» Exercise objective
The full set of records must be set down verbatim.

BEGIN Dataset records

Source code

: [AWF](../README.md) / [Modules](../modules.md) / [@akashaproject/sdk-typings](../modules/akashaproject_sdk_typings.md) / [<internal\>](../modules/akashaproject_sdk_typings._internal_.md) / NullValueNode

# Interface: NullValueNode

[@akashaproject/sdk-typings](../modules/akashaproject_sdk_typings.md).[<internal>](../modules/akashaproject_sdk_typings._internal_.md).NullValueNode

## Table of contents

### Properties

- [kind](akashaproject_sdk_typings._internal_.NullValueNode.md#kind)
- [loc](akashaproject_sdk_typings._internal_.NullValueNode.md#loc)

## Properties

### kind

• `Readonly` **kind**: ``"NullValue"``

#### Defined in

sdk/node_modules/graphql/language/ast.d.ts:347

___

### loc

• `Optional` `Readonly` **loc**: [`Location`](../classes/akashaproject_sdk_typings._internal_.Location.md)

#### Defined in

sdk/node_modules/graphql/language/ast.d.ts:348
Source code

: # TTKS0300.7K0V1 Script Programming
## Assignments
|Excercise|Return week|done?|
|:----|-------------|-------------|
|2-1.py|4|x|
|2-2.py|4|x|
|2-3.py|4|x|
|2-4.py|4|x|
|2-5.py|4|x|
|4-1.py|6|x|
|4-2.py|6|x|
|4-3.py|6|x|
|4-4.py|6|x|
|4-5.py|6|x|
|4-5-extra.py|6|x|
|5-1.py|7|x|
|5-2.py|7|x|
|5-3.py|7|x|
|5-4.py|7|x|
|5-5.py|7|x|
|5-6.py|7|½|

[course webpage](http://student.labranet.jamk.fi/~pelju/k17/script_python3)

END Dataset records

» Solution for this exercise
Source code

: [AWF](../README.md) / [Modules](../modules.md) / [@akashaproject/sdk-typings](../modules/akashaproject_sdk_typings.md) / [<internal\>](../modules/akashaproject_sdk_typings._internal_.md) / NullValueNode

# Interface: NullValueNode

[@akashaproject/sdk-typings](../modules/akashaproject_sdk_typings.md).[<internal>](../modules/akashaproject_sdk_typings._internal_.md).NullValueNode

## Table of contents

### Properties

- [kind](akashaproject_sdk_typings._internal_.NullValueNode.md#kind)
- [loc](akashaproject_sdk_typings._internal_.NullValueNode.md#loc)

## Properties

### kind

• `Readonly` **kind**: ``"NullValue"``

#### Defined in

sdk/node_modules/graphql/language/ast.d.ts:347

___

### loc

• `Optional` `Readonly` **loc**: [`Location`](../classes/akashaproject_sdk_typings._internal_.Location.md)

#### Defined in

sdk/node_modules/graphql/language/ast.d.ts:348
Source code

: # TTKS0300.7K0V1 Script Programming
## Assignments
|Excercise|Return week|done?|
|:----|-------------|-------------|
|2-1.py|4|x|
|2-2.py|4|x|
|2-3.py|4|x|
|2-4.py|4|x|
|2-5.py|4|x|
|4-1.py|6|x|
|4-2.py|6|x|
|4-3.py|6|x|
|4-4.py|6|x|
|4-5.py|6|x|
|4-5-extra.py|6|x|
|5-1.py|7|x|
|5-2.py|7|x|
|5-3.py|7|x|
|5-4.py|7|x|
|5-5.py|7|x|
|5-6.py|7|½|

[course webpage](http://student.labranet.jamk.fi/~pelju/k17/script_python3)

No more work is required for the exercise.